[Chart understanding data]

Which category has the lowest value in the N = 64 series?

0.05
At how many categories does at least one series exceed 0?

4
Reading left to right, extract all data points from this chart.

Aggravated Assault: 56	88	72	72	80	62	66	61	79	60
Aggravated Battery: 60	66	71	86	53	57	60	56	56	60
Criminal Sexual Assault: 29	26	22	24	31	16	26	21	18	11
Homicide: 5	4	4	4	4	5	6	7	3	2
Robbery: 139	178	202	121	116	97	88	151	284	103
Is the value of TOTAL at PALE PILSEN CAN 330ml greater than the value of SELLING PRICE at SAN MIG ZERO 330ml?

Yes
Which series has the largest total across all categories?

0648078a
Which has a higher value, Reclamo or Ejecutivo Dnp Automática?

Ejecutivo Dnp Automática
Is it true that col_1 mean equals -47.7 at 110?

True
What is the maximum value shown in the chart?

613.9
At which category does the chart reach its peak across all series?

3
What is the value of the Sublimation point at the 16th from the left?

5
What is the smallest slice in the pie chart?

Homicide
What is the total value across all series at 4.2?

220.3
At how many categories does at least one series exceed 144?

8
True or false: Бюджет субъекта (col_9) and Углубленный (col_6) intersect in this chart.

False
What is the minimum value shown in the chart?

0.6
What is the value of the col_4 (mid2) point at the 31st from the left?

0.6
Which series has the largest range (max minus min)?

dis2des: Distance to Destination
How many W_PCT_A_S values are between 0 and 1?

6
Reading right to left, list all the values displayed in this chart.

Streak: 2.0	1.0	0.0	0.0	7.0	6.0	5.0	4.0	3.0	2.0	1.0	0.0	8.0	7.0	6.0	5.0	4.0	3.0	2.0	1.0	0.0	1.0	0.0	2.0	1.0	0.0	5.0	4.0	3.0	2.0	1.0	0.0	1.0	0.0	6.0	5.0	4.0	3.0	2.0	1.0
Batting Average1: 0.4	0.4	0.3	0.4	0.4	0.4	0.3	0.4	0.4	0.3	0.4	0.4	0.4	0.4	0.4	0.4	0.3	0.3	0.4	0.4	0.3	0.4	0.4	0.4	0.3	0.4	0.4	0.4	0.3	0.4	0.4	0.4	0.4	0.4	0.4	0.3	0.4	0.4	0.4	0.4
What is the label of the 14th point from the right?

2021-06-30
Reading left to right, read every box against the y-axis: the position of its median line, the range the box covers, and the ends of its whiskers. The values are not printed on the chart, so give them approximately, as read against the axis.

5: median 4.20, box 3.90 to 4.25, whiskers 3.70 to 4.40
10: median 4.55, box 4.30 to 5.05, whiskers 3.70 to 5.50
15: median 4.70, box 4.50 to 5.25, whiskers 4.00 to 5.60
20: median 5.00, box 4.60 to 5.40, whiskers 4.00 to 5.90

▶ [PROBLEM STATEMENT] Count the lines of the data above that contain the string "across", and reply with the number only.

▶ [SOLUTION TO THIS PROBLEM] 3